_THE TASK_:
Print the text of every row below line for line and unchanged, omitting the picture markers.
= = = = = = =
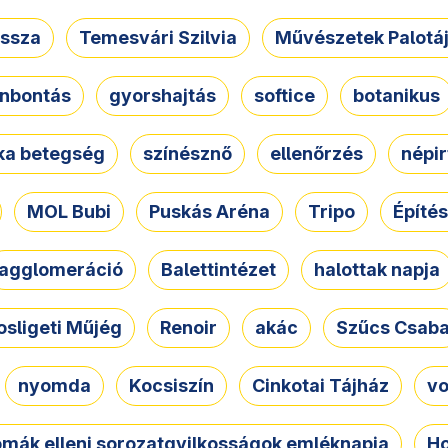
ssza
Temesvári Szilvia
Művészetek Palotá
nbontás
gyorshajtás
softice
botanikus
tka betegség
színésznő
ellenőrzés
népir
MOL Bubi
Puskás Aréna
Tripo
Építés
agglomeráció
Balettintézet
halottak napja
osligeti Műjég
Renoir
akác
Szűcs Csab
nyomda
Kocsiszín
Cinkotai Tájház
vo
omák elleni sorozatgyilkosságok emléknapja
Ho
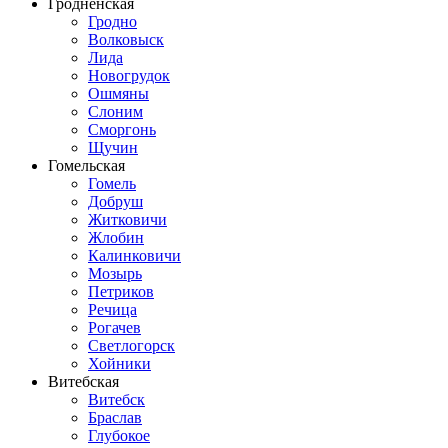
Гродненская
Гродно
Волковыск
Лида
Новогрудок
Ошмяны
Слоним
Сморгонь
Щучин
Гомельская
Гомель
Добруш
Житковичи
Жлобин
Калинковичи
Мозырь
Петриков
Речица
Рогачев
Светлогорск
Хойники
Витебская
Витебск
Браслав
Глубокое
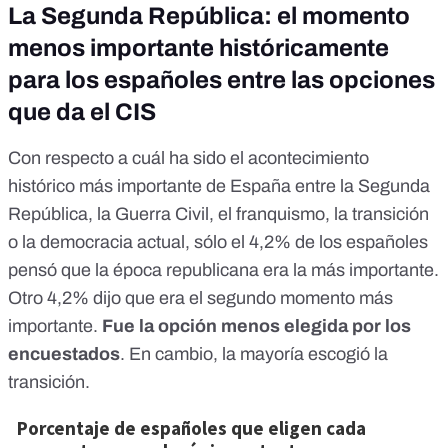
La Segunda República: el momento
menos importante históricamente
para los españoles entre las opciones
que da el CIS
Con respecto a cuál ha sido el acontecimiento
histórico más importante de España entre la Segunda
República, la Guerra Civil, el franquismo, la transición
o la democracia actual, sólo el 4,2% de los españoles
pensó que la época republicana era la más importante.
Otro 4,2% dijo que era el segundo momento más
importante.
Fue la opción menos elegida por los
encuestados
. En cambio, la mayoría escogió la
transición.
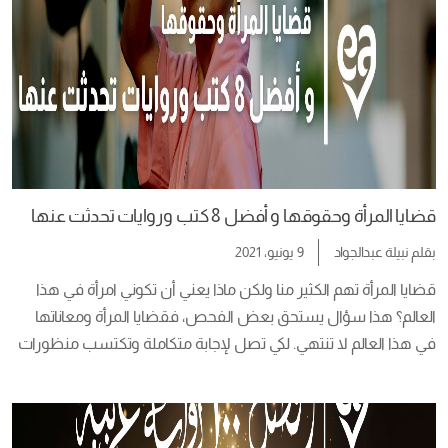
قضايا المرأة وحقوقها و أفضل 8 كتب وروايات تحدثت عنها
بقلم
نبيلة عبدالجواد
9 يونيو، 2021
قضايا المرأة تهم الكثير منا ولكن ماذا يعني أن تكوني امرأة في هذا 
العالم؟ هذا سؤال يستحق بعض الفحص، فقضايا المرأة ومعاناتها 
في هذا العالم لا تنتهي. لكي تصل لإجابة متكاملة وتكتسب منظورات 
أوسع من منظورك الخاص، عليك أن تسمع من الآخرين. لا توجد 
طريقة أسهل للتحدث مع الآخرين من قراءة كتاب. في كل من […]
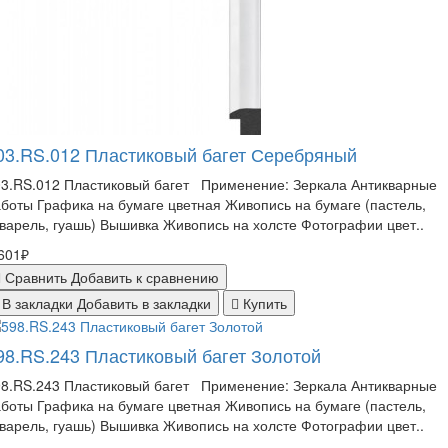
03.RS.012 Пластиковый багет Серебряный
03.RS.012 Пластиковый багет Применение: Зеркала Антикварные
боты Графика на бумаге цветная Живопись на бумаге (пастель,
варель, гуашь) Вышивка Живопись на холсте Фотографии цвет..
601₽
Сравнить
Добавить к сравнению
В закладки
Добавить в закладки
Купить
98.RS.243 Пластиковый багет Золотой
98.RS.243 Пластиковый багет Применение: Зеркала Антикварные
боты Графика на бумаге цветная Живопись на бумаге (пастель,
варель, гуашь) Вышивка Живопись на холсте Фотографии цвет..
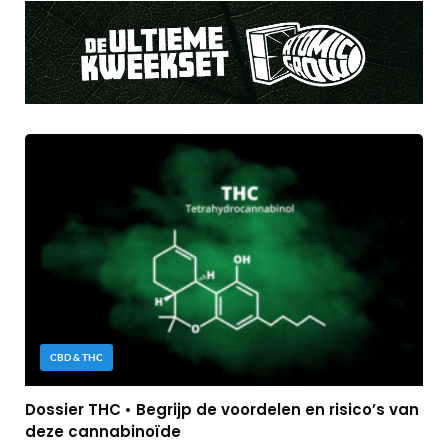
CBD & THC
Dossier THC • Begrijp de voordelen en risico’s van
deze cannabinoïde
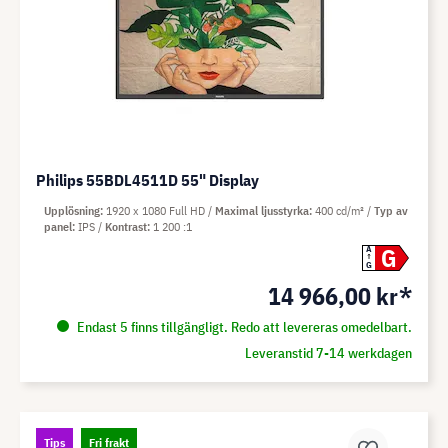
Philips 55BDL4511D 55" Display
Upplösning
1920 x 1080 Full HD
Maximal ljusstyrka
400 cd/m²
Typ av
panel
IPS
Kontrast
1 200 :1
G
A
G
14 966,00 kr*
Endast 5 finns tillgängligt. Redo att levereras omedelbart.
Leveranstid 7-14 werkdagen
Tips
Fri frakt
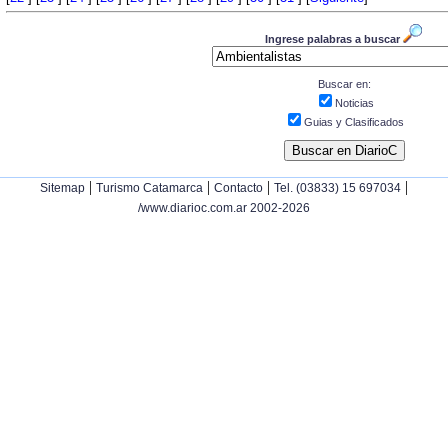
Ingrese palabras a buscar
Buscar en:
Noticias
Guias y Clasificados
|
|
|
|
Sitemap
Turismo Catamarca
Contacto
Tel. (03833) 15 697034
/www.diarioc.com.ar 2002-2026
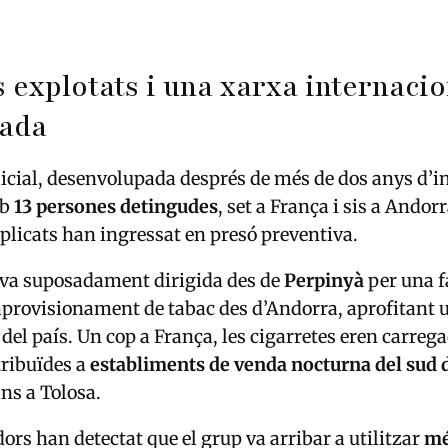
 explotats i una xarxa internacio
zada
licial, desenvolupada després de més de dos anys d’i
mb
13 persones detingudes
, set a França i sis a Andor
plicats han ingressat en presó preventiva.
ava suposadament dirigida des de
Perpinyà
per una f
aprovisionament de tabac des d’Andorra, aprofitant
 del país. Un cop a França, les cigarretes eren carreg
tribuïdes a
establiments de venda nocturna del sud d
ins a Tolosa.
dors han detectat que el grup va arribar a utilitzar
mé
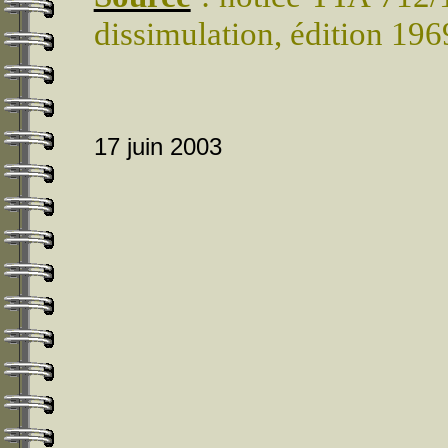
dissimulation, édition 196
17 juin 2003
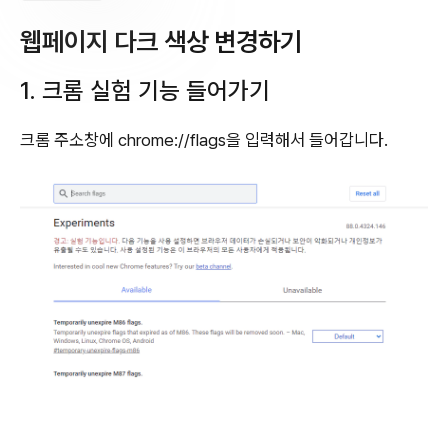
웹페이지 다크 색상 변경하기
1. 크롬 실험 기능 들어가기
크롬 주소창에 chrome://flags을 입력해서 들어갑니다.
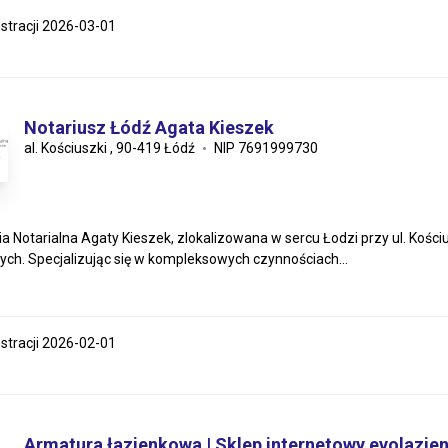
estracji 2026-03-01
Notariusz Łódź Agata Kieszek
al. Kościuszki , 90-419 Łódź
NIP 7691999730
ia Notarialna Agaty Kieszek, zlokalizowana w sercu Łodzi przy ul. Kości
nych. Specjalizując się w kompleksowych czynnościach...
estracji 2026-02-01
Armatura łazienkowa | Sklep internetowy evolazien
= = = = = = =
_ANSWER SPACE_:
ssza
Temesvári Szilvia
Művészetek Palotá
nbontás
gyorshajtás
softice
botanikus
tka betegség
színésznő
ellenőrzés
népir
MOL Bubi
Puskás Aréna
Tripo
Építés
agglomeráció
Balettintézet
halottak napja
osligeti Műjég
Renoir
akác
Szűcs Csab
nyomda
Kocsiszín
Cinkotai Tájház
vo
omák elleni sorozatgyilkosságok emléknapja
Ho
Гродненская
Гродно
Волковыск
Лида
Новогрудок
Ошмяны
Слоним
Сморгонь
Щучин
Гомельская
Гомель
Добруш
Житковичи
Жлобин
Калинковичи
Мозырь
Петриков
Речица
Рогачев
Светлогорск
Хойники
Витебская
Витебск
Браслав
Глубокое
La Segunda República: el momento
menos importante históricamente
para los españoles entre las opciones
que da el CIS
Con respecto a cuál ha sido el acontecimiento
histórico más importante de España entre la Segunda
República, la Guerra Civil, el franquismo, la transición
o la democracia actual, sólo el 4,2% de los españoles
pensó que la época republicana era la más importante.
Otro 4,2% dijo que era el segundo momento más
importante.
Fue la opción menos elegida por los
encuestados
. En cambio, la mayoría escogió la
transición.
قضايا المرأة وحقوقها و أفضل 8 كتب وروايات تحدثت عنها
بقلم
نبيلة عبدالجواد
9 يونيو، 2021
قضايا المرأة تهم الكثير منا ولكن ماذا يعني أن تكوني امرأة في هذا 
العالم؟ هذا سؤال يستحق بعض الفحص، فقضايا المرأة ومعاناتها 
في هذا العالم لا تنتهي. لكي تصل لإجابة متكاملة وتكتسب منظورات 
أوسع من منظورك الخاص، عليك أن تسمع من الآخرين. لا توجد 
طريقة أسهل للتحدث مع الآخرين من قراءة كتاب. في كل من […]
03.RS.012 Пластиковый багет Серебряный
03.RS.012 Пластиковый багет Применение: Зеркала Антикварные
боты Графика на бумаге цветная Живопись на бумаге (пастель,
варель, гуашь) Вышивка Живопись на холсте Фотографии цвет..
601₽
Сравнить
Добавить к сравнению
В закладки
Добавить в закладки
Купить
98.RS.243 Пластиковый багет Золотой
98.RS.243 Пластиковый багет Применение: Зеркала Антикварные
боты Графика на бумаге цветная Живопись на бумаге (пастель,
варель, гуашь) Вышивка Живопись на холсте Фотографии цвет..
CBD & THC
Dossier THC • Begrijp de voordelen en risico’s van
deze cannabinoïde
Philips 55BDL4511D 55" Display
Upplösning
1920 x 1080 Full HD
Maximal ljusstyrka
400 cd/m²
Typ av
panel
IPS
Kontrast
1 200 :1
G
A
G
14 966,00 kr*
Endast 5 finns tillgängligt. Redo att levereras omedelbart.
Leveranstid 7-14 werkdagen
Tips
Fri frakt
Ingrese palabras a buscar
Buscar en:
Noticias
Guias y Clasificados
|
|
|
|
Sitemap
Turismo Catamarca
Contacto
Tel. (03833) 15 697034
/www.diarioc.com.ar 2002-2026
 explotats i una xarxa internacio
zada
licial, desenvolupada després de més de dos anys d’i
mb
13 persones detingudes
, set a França i sis a Andor
plicats han ingressat en presó preventiva.
ava suposadament dirigida des de
Perpinyà
per una f
aprovisionament de tabac des d’Andorra, aprofitant
 del país. Un cop a França, les cigarretes eren carreg
tribuïdes a
establiments de venda nocturna del sud d
ins a Tolosa.
dors han detectat que el grup va arribar a utilitzar
mé
dissimulation, édition 196
17 juin 2003
웹페이지 다크 색상 변경하기
1. 크롬 실험 기능 들어가기
크롬 주소창에 chrome://flags을 입력해서 들어갑니다.
estracji 2026-03-01
Notariusz Łódź Agata Kieszek
al. Kościuszki , 90-419 Łódź
NIP 7691999730
ia Notarialna Agaty Kieszek, zlokalizowana w sercu Łodzi przy ul. Kości
nych. Specjalizując się w kompleksowych czynnościach...
estracji 2026-02-01
Armatura łazienkowa | Sklep internetowy evolazien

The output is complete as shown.